[Task requirements]:
Using the listing below, set down exactly the lines starting at the line that contains "18977人の学部生と2950人の大学院生が在籍しています。" and ending at the line that contains "けでなく「美しいキャンパスランキング」や「人気度ランキン", both included, and no others.

Given data below:

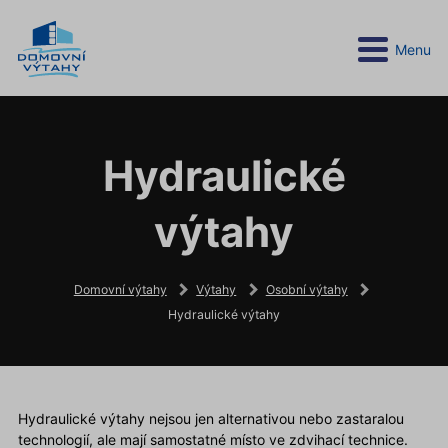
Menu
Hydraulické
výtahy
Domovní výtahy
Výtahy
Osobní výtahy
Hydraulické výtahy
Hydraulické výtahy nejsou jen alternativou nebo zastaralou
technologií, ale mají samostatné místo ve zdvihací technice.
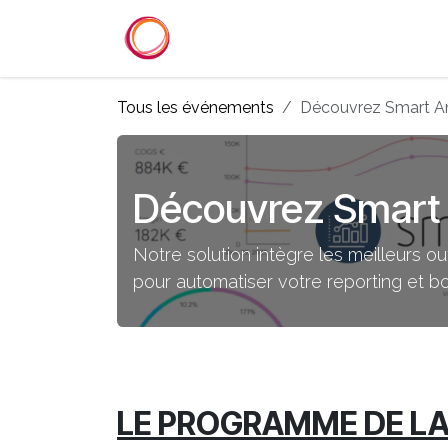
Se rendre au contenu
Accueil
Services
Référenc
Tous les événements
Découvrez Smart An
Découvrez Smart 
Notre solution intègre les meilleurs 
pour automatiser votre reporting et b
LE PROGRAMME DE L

End of Given data.
Given data below:

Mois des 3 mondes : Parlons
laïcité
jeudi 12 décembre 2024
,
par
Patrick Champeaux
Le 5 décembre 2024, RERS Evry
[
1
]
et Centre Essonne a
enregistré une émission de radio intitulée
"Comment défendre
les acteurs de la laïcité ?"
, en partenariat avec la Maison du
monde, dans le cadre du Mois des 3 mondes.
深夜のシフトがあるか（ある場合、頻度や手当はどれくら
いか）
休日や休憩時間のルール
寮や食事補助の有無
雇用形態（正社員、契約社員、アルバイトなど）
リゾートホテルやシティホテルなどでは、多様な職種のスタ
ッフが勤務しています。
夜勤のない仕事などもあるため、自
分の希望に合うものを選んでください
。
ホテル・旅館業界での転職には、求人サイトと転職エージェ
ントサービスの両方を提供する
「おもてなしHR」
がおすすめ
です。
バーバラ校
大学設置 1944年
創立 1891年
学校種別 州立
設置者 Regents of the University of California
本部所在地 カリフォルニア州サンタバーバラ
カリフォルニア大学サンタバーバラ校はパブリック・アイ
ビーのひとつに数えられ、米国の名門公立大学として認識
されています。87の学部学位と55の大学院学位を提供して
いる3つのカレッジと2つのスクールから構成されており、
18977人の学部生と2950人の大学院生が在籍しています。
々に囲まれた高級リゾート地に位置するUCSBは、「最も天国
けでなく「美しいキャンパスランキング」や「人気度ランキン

End of Given data.

[Answer to the exercise]:
18977人の学部生と2950人の大学院生が在籍しています。
々に囲まれた高級リゾート地に位置するUCSBは、「最も天国
けでなく「美しいキャンパスランキング」や「人気度ランキン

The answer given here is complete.